Хорошо, что мы не художники. Нехватка слов превращается в Буквы. Мы прячемся в них, Марк, как в бомбоубежищах. Без особой нужды эти убежища не откроют и не увидят. Мы можем делать, что хотим, и никогда не выходить на свет. Мы можем позволить себе никогда не верить в то, что бомбежки прекратились. Потому что там, наверху, где никто ни о чем не хочет знать, всегда есть «Герника», где-то есть «Герника» и тупое убивающее животное, тупое бесцветное животное. Моль или Минотавр – не суть.
* * *
Когда мы победим русских и вернемся, все плохое будет таким же. Рита, если она все еще жива и найдется, будет обмирать в магазинах, а Мегги, если даст о себе знать и захочет вернуться, будет таскать в дом модную игуану и пожирателей солнца. Будет много праздничной мишуры, блесток и прогулок по воображаемой набережной. По воображаемой: искусственным водоемам не положены настоящие. Вечерами будет шумно и весело. Никто не вспомнит о комендантском часе. И воронки, оставленные снарядами, превратятся в привычный предмет пейзажа. Мы ослепнем к прошлому. Все его знаки и разрывы, все его голоса канут. Потому что будет шумно и весело. И Ной, тысячи Ноев посадят виноградники, разденутся до новой голости, представляя себе Адамами, и напьются, потому что «пить» не такой уж грех в сравнении с «убивать».

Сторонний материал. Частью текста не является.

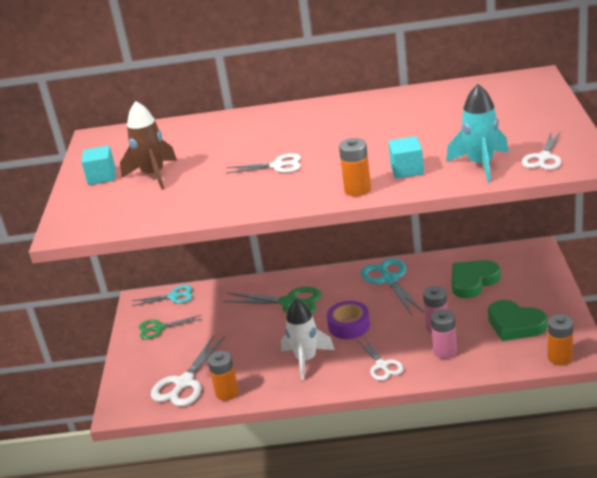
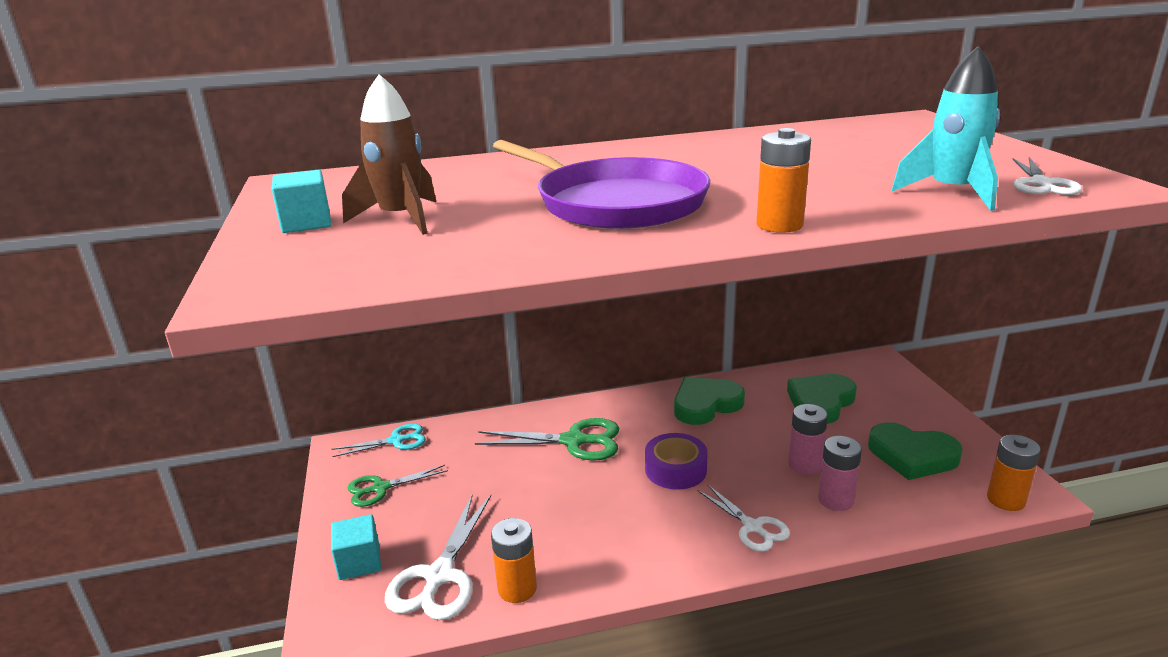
camera: 15 degrees left, 5 degrees down
white scissors [226,154,301,174] -> purple pan [493,140,710,229]
white rocket [281,299,335,381] -> none
turquoise scissors [361,258,424,315] -> green heart [674,377,745,425]
turquoise cube [388,136,424,179] -> turquoise cube moved to [331,514,381,580]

Кто сказал отцу Мегги, что ему стоит попробовать на вкус свою жизнь? Ты, Марк? Феликс с деревянным мечом? Старый Михаэль?
Старый Михаэль… Он сказал еще, что если все плохое будет таким же и после войны, то все Риты и Мегги однажды снова могут превратиться в славную Маргарет, славную хрупкую Маргарет, которую сожгли в модной технически безупречной печи за то, что она была Маргарет.

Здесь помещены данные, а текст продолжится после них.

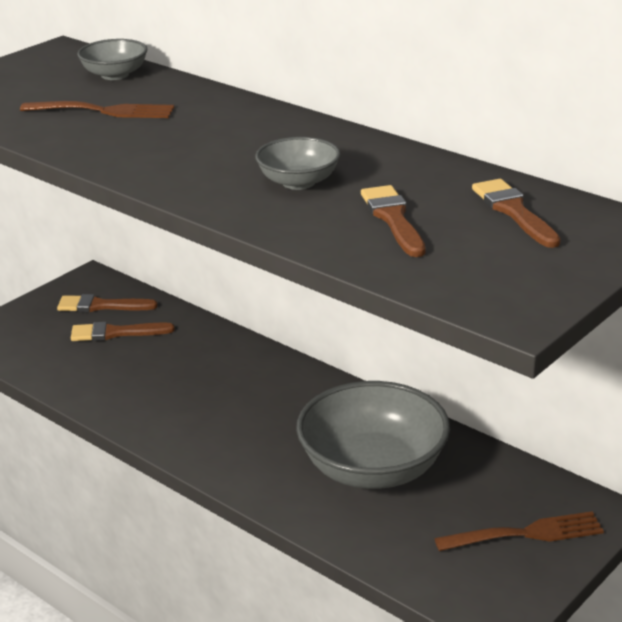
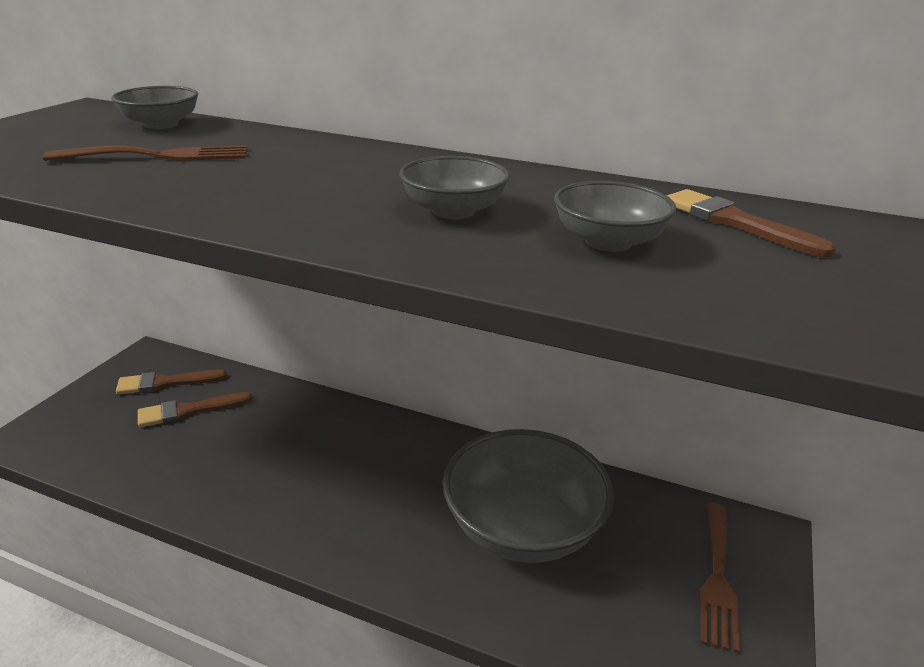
camera: 20 degrees left, 0 degrees up
brown brush [361,185,425,257] -> grey bowl [554,181,676,252]
brown fork [434,511,604,551] -> brown fork turned 135 degrees clockwise [700,503,740,653]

Попробовать на вкус свою жизнь? Отречься? Отец Мегги хотел обидеться, но не смог. У него никогда не срабатывал нормальный защитный механизм. Каким-то другим, казалось ему, всегда было хуже. Какие-то другие нуждались в его понимании и прощении больше, чем в обиде. Он надолго останавливался возле каждой ссоры, прокручивая ее сюжет туда и назад, туда и назад. Отец Мегги вникал, пока не растворялся до полной невидимости – покорно – в покойнице-жене и радостно, вприпрыжку – в Маргарите. Маргарита собирала календарики, танцевала народные танцы, моделировала самолеты в кружке юных техников, потом – почти взрослой – сбегала на дискотеки, и отец Мегги сидел на балконе, вглядываясь в темноту. Ждал. Но был в полной готовности выскочить на помощь, добежать, доехать, вмешаться в эти дикие танцы. Иногда добегал – убеждался тихонько, что все в порядке и возвращался на балкон. Дома, куда пока нет дороги, остались ее тетради, украшенные звездочкой за лучшее прилежание, ее грамоты, ее конспекты по физике, потому что было время – целых полгода, – когда Маргарита хотела стать физиком.